CoD4 has a great ending
CoD4 has a great endingCoD4 has a great ending

Welcome to VideoGamer.com's Monday Morning Rant, our regular feature where one of the team gets to vent their spleen on anything that annoys them about the wonderful world of gaming. No subject, no matter how taboo, will be free from our cutting comment and vicious vitriol. Got that Monday morning feeling? Read on, and brace yourself for a wake-up call.

When you play a game you invest a good deal of time in it. Some games only take five hours, others take 20 hours or more, yet there's one thing that will stay with you longer than anything else: the ending. A good ending can lift a good game into great territory, while an OK game can suddenly seem a whole lot better. So why is it that so many games end on such bum notes?

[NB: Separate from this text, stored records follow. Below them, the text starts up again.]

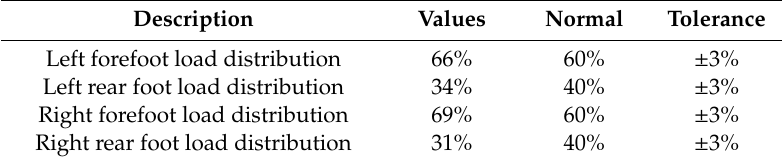
Table 1. Dynamic state load distribution values obtained with a gait analysis.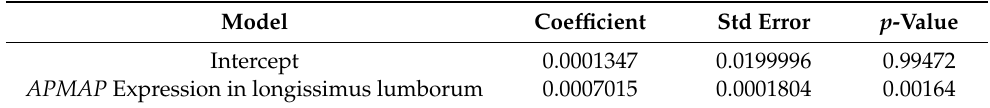
Table 2. APMAP expression affected IMF in Rex rabbits (regression coefficients, standard errors, and probability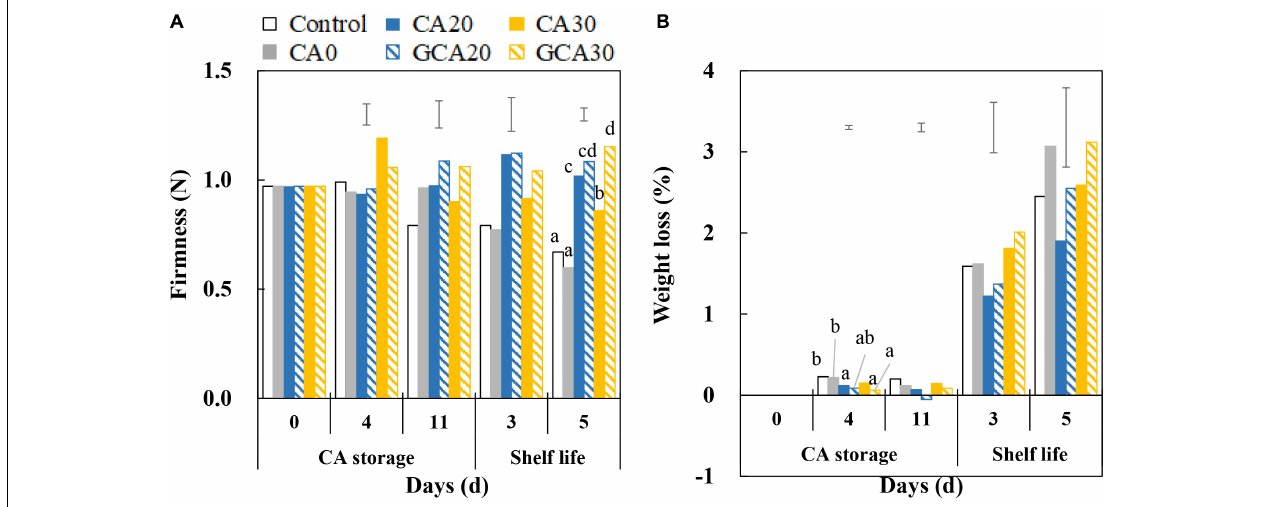
FIGURE 5 | Firmness and weight loss of “Arabella” strawberry fruit during CA storage and shelf life. (A) Firmness and (B) weight loss during CA storage at 5 ◦ C and ∼ 100% relative humidity and subsequent shelf life at 12 ◦ C and ∼ 95% relative humidity in ambient atmosphere. Data represent means of 2 blocks ( n = 2; each block being averaged of 20 replicated fruit). The error bars represent the standard error of means. Different letters denote significant differences according to Fisher’s protected LSD test ( α = 0.05). As a control condition, 21 kPa O 2 and 0 kPa CO 2 were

Firstly, I present you with an example of how to do it right: Call of Duty 4. I'm not going to spoil things for you, but the ending will live with me forever and CoD4 will always be the game I bring up when talking about great endings. The guys at Infinity Ward just nailed it, not only in the stunning final moments that had me gawping at everyone in the room to make sure they had seen what just happened, but also the entirety of the last level. And it didn't end there, with more brilliance during and after the credits.

With games these days costing an awful lot of money, it's more than fair to demand a good ending that leaves us satisfied. It doesn't have to blow the games industry wide open due to it sheer brilliance or make you ponder the very game you spent the last month playing, it just has to sum things up in a way that doesn't leave you shouting at the screen and wondering why you wasted the last week of your life.

Of course, you could argue that the game leading up to the end, if good, is more than enough to warrant its purchase, and that's certainly a valid view point. I certainly wouldn't totally disregard the many great games that have been let down by their ending, but when you wanted so much more a poor ending can feel like a kick in the teeth.

Most games don't end so wellMost games don't end so well

Some games even go out of their way to make your final memory a poor one. Lost Planet's final moments play completely differently to any part that's gone before, while too many games to mention go down the cheap route of simply ramping up the difficulty by throwing wave after wave of enemies at you.

The worst cases are surely the games that until the end have thrived on a complex, secretive storyline. When the main thing that's kept you plugging away for hours is the storyline, you're expecting a big payoff at the end. The secret better be revealed and be something brilliant or there really has been no point. So ending with no explanation, instead offering more riddles or ludicrous clues doesn't cut it.

And finally, I come to the cliff-hanger. I don't mind them, but they can't be the ending in its entirety. If the game is good enough I'll buy the sequel because I want to play another game in the series, not because some fool on the design team felt it was wise to end the game by asking more questions than you had before you started. Cliff-hangers work in addition to an already satisfying ending, not in place of one.